- Type: Daily newspaper
- Format: Tabloid
- Publisher: Jorge Fascetto
- Founded: July 1, 1974
- Political alignment: Conservatism
- Headquarters: Sarandí, Buenos Aires Province
- Circulation: 90,000
- Website: Diario Popular

= Diario Popular =

Local newspaper published in Sarandí, Argentina

Diario Popular is a local newspaper published in Sarandí, Argentina. It is read widely in the surrounding southern Greater Buenos Aires suburbs of Avellaneda, Lanús, and Quilmes and maintains third place behind the two large Argentine newspapers in terms of circulation.

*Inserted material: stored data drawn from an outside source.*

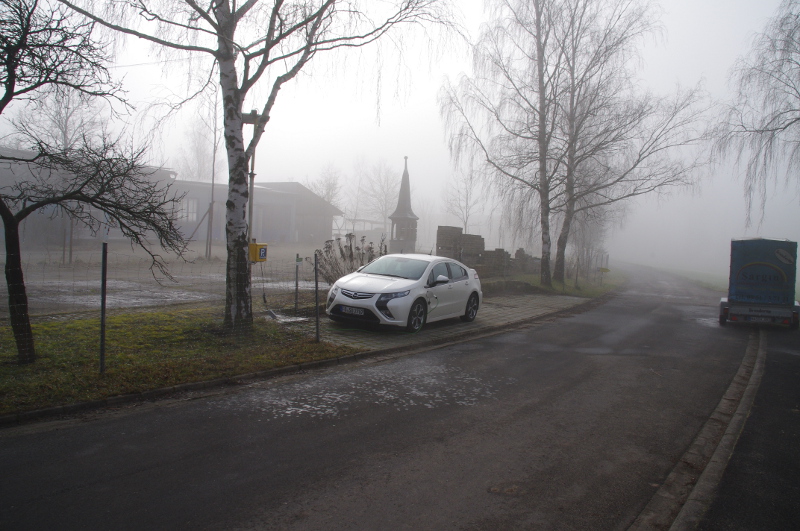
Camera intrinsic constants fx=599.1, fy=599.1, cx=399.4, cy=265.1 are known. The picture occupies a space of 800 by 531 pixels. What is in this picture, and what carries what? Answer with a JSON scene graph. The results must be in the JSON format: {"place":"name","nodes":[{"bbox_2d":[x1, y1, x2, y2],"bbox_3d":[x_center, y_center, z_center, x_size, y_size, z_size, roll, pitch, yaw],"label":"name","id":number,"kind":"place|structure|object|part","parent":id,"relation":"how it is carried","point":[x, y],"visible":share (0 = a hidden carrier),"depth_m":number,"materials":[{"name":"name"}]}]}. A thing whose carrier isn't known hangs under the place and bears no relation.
{"place":"outdoors","nodes":[
{"label":"outdoors","id":0,"kind":"place"},
{"bbox_2d":[1,240,335,316],"label":"field","id":1,"kind":"structure","parent":0,"point":[96,282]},
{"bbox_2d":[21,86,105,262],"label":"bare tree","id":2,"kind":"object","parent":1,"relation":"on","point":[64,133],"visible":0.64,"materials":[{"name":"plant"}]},
{"bbox_2d":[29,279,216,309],"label":"snow patch","id":3,"kind":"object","parent":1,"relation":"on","point":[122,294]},
{"bbox_2d":[206,97,217,258],"bbox_3d":[-8.679,-4.148,27.721,0.354,7.907,0.322,4,4,35],"label":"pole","id":4,"kind":"object","parent":1,"relation":"on","point":[210,237],"visible":0.92,"depth_m":27.71,"materials":[{"name":"brown wood"}]},
{"bbox_2d":[0,151,342,246],"label":"building","id":5,"kind":"structure","parent":0,"point":[271,229],"materials":[{"name":"grey"}]},
{"bbox_2d":[180,197,198,221],"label":"window","id":6,"kind":"structure","parent":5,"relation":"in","point":[191,205],"depth_m":39.88,"materials":[{"name":"white"}]},
{"bbox_2d":[0,303,364,416],"label":"lawn","id":7,"kind":"structure","parent":0,"point":[182,336],"materials":[{"name":"green plant"}]},
{"bbox_2d":[0,0,190,364],"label":"bare tree","id":8,"kind":"object","parent":7,"relation":"on","point":[5,96],"visible":0.99,"depth_m":7.26,"materials":[{"name":"brown plant"}]},
{"label":"trunk","id":9,"kind":"part","parent":8,"relation":"part of","materials":[{"name":"brown plant"}]},
{"bbox_2d":[99,242,107,372],"bbox_3d":[-3.402,0.492,6.882,0.088,1.604,0.071,4,4,35],"label":"fence post","id":10,"kind":"object","parent":7,"relation":"on","point":[102,311],"visible":0.99,"depth_m":6.86,"materials":[{"name":"metal"}]},
{"bbox_2d":[0,246,318,364],"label":"wire fence","id":11,"kind":"object","parent":7,"relation":"on","point":[317,333],"visible":0.76,"depth_m":7.85,"materials":[{"name":"metal"}]},
{"bbox_2d":[57,0,461,332],"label":"birch tree","id":12,"kind":"object","parent":7,"relation":"on","point":[230,50],"visible":0.98,"depth_m":9.29,"materials":[{"name":"brown plant"}]},
{"label":"birch trunk","id":13,"kind":"part","parent":12,"relation":"part of","materials":[{"name":"wood"}]},
{"bbox_2d":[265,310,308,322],"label":"snow patch","id":14,"kind":"object","parent":7,"relation":"on","point":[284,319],"visible":0.6,"depth_m":11.66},
{"bbox_2d":[294,254,300,312],"bbox_3d":[-2.129,0.425,12.438,0.111,1.308,0.101,4,4,35],"label":"metal post","id":15,"kind":"object","parent":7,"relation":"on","point":[296,284],"visible":0.99,"depth_m":12.41,"materials":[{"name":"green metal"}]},
{"bbox_2d":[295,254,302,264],"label":"small sign","id":16,"kind":"object","parent":15,"relation":"attached to","point":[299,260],"visible":0.98,"depth_m":11.21,"materials":[{"name":"green"}]},
{"bbox_2d":[314,253,319,341],"bbox_3d":[-1.290,0.535,9.315,0.082,1.475,0.068,4,4,35],"label":"fence post","id":17,"kind":"object","parent":7,"relation":"on","point":[317,284],"visible":1,"depth_m":9.29,"materials":[{"name":"metal"}]},
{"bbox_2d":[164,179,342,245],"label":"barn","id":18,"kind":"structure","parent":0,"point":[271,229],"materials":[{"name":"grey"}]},
{"bbox_2d":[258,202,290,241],"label":"barn door","id":19,"kind":"structure","parent":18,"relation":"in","point":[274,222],"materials":[{"name":"grey"}]},
{"bbox_2d":[1,262,758,530],"label":"road","id":20,"kind":"structure","parent":0,"point":[459,346],"materials":[{"name":"grey asphalt"}]},
{"bbox_2d":[209,357,510,421],"bbox_3d":[-0.207,1.451,7.236,2.974,0.038,3.445,4,4,35],"label":"snow patch","id":21,"kind":"object","parent":20,"relation":"on","point":[381,392],"visible":0.71,"depth_m":6.90,"materials":[{"name":"white"}]},
{"bbox_2d":[631,330,766,530],"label":"curb","id":22,"kind":"structure","parent":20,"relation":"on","point":[758,361],"depth_m":4.91,"materials":[{"name":"grey"}]},
{"bbox_2d":[0,0,799,263],"label":"sky","id":23,"kind":"structure","parent":0,"point":[780,0],"materials":[{"name":"white"}]},
{"bbox_2d":[388,156,418,253],"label":"tower","id":24,"kind":"structure","parent":0,"point":[396,225],"visible":0.89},
{"bbox_2d":[267,291,594,350],"label":"paved driveway","id":25,"kind":"structure","parent":0,"point":[503,304],"materials":[{"name":"grey"}]},
{"bbox_2d":[326,253,482,332],"bbox_3d":[0.224,0.451,12.252,1.803,1.379,4.333,4,4,35],"label":"white car","id":26,"kind":"object","parent":25,"relation":"on","point":[407,305],"visible":0.98,"depth_m":11.23,"materials":[{"name":"white metal"}]},
{"bbox_2d":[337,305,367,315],"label":"license plate","id":27,"kind":"object","parent":26,"relation":"attached to","point":[351,310],"visible":0.95,"depth_m":10.69,"materials":[{"name":"white metal"}]},
{"label":"grille","id":28,"kind":"part","parent":26,"relation":"part of","materials":[{"name":"metal"}]},
{"label":"windshield","id":29,"kind":"part","parent":26,"relation":"part of","materials":[{"name":"glass"}]},
{"label":"wheel","id":30,"kind":"part","parent":26,"relation":"part of","materials":[{"name":"black rubber"}]},
{"label":"mirror","id":31,"kind":"part","parent":26,"relation":"part of","materials":[{"name":"white mirror"}]},
{"label":"wheel","id":32,"kind":"part","parent":26,"relation":"part of","materials":[{"name":"black rubber"}]},
{"bbox_2d":[435,225,538,278],"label":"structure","id":33,"kind":"structure","parent":0,"point":[482,240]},
{"bbox_2d":[485,267,626,297],"label":"grass verge","id":34,"kind":"structure","parent":0,"point":[572,291],"materials":[{"name":"green plant"}]},
{"bbox_2d":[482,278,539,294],"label":"mound","id":35,"kind":"object","parent":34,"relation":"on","point":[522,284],"visible":0.78,"depth_m":19.44,"materials":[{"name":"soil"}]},
{"bbox_2d":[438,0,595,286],"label":"birch tree","id":36,"kind":"object","parent":34,"relation":"on","point":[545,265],"visible":0.99,"depth_m":21.55,"materials":[{"name":"brown plant"}]},
{"bbox_2d":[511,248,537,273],"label":"stack","id":37,"kind":"object","parent":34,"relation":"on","point":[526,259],"visible":0.63,"depth_m":27.95,"materials":[{"name":"grey stone"}]},
{"bbox_2d":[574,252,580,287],"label":"fence post","id":38,"kind":"object","parent":34,"relation":"on","point":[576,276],"visible":0.98,"depth_m":24.67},
{"bbox_2d":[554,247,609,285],"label":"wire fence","id":39,"kind":"object","parent":34,"relation":"on","point":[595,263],"visible":0.75,"depth_m":28.99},
{"bbox_2d":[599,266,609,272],"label":"sign","id":40,"kind":"object","parent":34,"relation":"on","point":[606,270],"visible":0.96,"depth_m":28.03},
{"bbox_2d":[545,0,706,285],"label":"birch tree","id":41,"kind":"object","parent":34,"relation":"on","point":[639,155],"visible":0.96,"depth_m":24.49,"materials":[{"name":"brown plant"}]},
{"bbox_2d":[627,259,731,292],"label":"grass verge","id":42,"kind":"structure","parent":0,"point":[699,273],"materials":[{"name":"green"}]},
{"bbox_2d":[698,320,799,530],"label":"pavement","id":43,"kind":"structure","parent":0,"point":[797,508],"materials":[{"name":"black asphalt"}]},
{"label":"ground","id":44,"kind":"structure","parent":0},
{"bbox_2d":[175,116,217,181],"label":"bare tree","id":45,"kind":"object","parent":44,"relation":"on","point":[198,158],"visible":0.58,"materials":[{"name":"plant"}]},
{"bbox_2d":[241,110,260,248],"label":"utility pole","id":46,"kind":"object","parent":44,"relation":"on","point":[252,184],"visible":0.51,"depth_m":11.19,"materials":[{"name":"brown"}]},
{"bbox_2d":[249,241,267,262],"bbox_3d":[-2.320,-0.199,9.669,0.324,0.360,0.259,4,4,35],"label":"yellow box","id":47,"kind":"object","parent":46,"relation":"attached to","point":[260,250],"visible":0.76,"depth_m":9.57,"materials":[{"name":"yellow"}]},
{"bbox_2d":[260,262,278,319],"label":"cable","id":48,"kind":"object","parent":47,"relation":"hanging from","point":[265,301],"visible":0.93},
{"bbox_2d":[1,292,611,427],"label":"curb","id":49,"kind":"structure","parent":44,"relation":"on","point":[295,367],"depth_m":7.00,"materials":[{"name":"grey concrete"}]},
{"bbox_2d":[307,164,342,206],"label":"tree","id":50,"kind":"object","parent":44,"relation":"on","point":[327,195],"visible":0.56,"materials":[{"name":"plant"}]},
{"bbox_2d":[313,233,386,282],"bbox_3d":[-1.298,-0.012,15.931,2.128,1.731,2.112,4,4,35],"label":"shrub","id":51,"kind":"object","parent":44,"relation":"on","point":[343,254],"visible":0.68,"depth_m":15.71,"materials":[{"name":"plant"}]},
{"bbox_2d":[356,158,400,230],"label":"bare tree","id":52,"kind":"object","parent":44,"relation":"on","point":[385,208],"visible":0.81,"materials":[{"name":"plant"}]},
{"bbox_2d":[441,164,483,230],"label":"bare tree","id":53,"kind":"object","parent":44,"relation":"on","point":[467,197],"visible":0.78,"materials":[{"name":"plant"}]},
{"bbox_2d":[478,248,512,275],"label":"brick stack","id":54,"kind":"object","parent":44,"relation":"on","point":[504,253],"visible":0.73,"depth_m":24.71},
{"bbox_2d":[713,0,799,230],"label":"birch tree","id":55,"kind":"object","parent":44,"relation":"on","point":[788,124],"visible":0.99,"depth_m":18.78,"materials":[{"name":"plant"}]},
{"bbox_2d":[718,237,799,327],"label":"trailer","id":56,"kind":"object","parent":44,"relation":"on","point":[742,302],"visible":0.96,"depth_m":14.08,"materials":[{"name":"blue fabric"}]},
{"bbox_2d":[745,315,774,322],"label":"license plate","id":57,"kind":"object","parent":56,"relation":"attached to","point":[760,319],"visible":0.93,"depth_m":13.88,"materials":[{"name":"white metal"}]}
]}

Police, sports, and entertainment news occupy the main spaces and supplements of Diario Popular. Based on its content, style and design, it aims the lower middle class audiences. It has many of the characteristic of the yellow press, in terms of the use of colors, fonts, use of colloquial language, and exclamation marks in titles. Currently, its average circulation on Sundays is 135,704 copies, and 85,929 from Monday to Friday. The newspaper remains a family business, with a majority in the shareholding composition of the Kraiselburd and Fascetto families.

==Circulation==
With its offices located at 142 Beguiristain street, Sarandí, Buenos Aires Province, the newspaper always had its sales center in the Buenos Aires suburbs, especially in the southern area (especially in Avellaneda, Lanús, and Quilmes).

==History==
The publication was founded by Jorge Fascetto, the majority owner and director of El Día, the principal news daily in La Plata, on July 1, 1974. Fascetto envisaged Diario Popular as a replacement for Crónica, whose bold editorial style had earned it the nation's second-highest circulation, and a closure order by President Juan Perón.

==Editorial stance==
Following the founder's July 17 murder by the far-left Montoneros, Raúl Kraiselburd, his son, assumed control of El Día and Diario Popular. These publications became supporters of the dictatorship installed in 1976, though the latter took a more populist stance with the advent of democracy in 1983. Printed in tabloid format in the southern Buenos Aires suburb of Sarandí, it grew to become the most important publication in the Kraiselburd Group, as well as the third most-widely circulated in the Buenos Aires metro area.